• Materials provided:
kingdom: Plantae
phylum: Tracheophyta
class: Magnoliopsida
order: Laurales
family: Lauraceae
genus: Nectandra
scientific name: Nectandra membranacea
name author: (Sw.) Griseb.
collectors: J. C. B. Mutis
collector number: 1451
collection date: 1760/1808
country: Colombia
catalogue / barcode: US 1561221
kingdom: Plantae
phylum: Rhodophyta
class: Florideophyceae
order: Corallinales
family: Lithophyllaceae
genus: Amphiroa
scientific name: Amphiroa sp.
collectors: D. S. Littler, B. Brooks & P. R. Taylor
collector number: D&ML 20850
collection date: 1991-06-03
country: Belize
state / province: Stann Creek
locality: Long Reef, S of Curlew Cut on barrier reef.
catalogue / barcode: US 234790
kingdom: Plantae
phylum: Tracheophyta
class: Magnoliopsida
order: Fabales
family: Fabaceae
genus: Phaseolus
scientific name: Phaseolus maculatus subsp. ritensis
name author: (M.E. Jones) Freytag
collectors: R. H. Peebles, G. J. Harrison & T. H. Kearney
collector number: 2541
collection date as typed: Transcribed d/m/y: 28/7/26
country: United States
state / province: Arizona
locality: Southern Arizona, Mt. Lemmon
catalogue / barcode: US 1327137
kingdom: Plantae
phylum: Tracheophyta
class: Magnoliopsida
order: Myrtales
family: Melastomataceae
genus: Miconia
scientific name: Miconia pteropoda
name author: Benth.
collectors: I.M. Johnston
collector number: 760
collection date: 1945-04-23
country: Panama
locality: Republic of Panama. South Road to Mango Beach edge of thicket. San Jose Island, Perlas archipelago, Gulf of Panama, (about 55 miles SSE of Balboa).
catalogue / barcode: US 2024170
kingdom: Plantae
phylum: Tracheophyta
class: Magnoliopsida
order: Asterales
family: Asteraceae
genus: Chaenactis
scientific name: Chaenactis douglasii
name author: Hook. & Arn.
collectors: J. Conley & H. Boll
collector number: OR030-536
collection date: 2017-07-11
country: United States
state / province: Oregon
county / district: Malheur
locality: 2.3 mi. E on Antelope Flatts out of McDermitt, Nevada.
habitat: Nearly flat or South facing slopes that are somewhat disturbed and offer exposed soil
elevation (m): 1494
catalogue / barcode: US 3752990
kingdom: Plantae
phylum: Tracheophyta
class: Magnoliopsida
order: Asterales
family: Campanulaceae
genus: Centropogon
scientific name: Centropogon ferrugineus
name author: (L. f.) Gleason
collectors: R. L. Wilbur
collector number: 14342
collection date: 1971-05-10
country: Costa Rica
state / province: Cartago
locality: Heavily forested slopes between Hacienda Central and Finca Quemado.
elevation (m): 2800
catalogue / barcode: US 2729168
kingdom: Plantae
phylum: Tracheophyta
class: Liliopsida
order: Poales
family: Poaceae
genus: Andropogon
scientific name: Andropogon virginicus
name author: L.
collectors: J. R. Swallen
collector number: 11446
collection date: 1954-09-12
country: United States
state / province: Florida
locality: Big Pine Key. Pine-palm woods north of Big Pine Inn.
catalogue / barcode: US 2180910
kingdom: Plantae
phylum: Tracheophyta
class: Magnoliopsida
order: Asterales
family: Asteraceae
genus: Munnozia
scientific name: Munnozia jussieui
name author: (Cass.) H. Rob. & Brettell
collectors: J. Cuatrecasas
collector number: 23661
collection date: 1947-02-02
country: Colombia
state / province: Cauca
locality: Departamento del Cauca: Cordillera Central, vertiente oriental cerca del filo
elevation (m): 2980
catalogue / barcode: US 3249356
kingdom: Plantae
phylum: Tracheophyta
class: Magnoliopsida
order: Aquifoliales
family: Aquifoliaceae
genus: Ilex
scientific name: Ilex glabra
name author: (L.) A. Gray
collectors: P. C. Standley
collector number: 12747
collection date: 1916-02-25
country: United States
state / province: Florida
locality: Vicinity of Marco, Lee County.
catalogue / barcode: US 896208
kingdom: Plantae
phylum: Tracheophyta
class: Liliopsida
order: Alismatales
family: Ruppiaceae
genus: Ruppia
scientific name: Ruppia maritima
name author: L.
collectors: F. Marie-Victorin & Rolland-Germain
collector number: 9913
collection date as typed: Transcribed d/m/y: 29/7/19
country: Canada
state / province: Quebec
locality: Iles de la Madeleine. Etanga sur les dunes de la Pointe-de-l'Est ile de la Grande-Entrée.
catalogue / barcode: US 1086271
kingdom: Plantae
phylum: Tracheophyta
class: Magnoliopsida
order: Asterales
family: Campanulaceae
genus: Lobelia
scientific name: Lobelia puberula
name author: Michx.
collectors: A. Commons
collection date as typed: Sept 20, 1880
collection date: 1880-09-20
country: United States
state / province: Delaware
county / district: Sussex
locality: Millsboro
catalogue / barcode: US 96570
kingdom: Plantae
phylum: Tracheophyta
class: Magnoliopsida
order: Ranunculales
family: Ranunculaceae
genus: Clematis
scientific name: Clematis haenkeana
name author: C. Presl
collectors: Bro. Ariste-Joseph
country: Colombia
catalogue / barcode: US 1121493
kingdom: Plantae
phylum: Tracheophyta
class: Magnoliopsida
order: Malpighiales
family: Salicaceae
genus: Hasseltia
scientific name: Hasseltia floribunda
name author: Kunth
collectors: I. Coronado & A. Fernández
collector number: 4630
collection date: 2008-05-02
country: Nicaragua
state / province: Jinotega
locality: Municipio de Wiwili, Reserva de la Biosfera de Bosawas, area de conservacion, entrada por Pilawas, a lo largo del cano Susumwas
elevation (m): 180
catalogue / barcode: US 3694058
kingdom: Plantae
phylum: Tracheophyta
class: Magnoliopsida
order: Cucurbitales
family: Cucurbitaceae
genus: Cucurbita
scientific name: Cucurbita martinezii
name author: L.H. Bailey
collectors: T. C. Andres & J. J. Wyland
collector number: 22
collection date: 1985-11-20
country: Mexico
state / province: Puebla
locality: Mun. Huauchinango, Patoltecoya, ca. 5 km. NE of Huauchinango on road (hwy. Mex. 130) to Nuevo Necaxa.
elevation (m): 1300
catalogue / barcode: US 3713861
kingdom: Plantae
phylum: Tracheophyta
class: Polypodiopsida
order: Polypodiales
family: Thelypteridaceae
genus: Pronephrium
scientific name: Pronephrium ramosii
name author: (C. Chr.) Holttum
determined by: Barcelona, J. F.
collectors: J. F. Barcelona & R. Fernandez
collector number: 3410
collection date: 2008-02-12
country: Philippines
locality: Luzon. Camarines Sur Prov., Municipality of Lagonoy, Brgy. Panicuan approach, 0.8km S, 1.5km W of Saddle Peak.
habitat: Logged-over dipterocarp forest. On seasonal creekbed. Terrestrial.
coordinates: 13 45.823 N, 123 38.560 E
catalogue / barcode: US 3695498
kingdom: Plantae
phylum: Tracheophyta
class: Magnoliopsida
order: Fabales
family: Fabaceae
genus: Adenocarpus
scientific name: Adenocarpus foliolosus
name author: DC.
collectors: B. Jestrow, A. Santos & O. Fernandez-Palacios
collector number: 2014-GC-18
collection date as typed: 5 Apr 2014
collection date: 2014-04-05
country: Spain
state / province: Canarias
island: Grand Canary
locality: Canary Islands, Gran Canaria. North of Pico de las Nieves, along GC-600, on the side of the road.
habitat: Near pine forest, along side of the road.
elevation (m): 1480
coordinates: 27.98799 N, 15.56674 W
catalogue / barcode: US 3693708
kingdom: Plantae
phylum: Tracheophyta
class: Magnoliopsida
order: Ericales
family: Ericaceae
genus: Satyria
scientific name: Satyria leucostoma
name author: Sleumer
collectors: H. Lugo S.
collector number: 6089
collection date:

• What is being asked: Return the lines of the listing unchanged, beginning with the line that contains "collector number: 23661" and continuing through the line that contains "name author: (L.) A. Gray".

• Correct answer:
collector number: 23661
collection date: 1947-02-02
country: Colombia
state / province: Cauca
locality: Departamento del Cauca: Cordillera Central, vertiente oriental cerca del filo
elevation (m): 2980
catalogue / barcode: US 3249356
kingdom: Plantae
phylum: Tracheophyta
class: Magnoliopsida
order: Aquifoliales
family: Aquifoliaceae
genus: Ilex
scientific name: Ilex glabra
name author: (L.) A. Gray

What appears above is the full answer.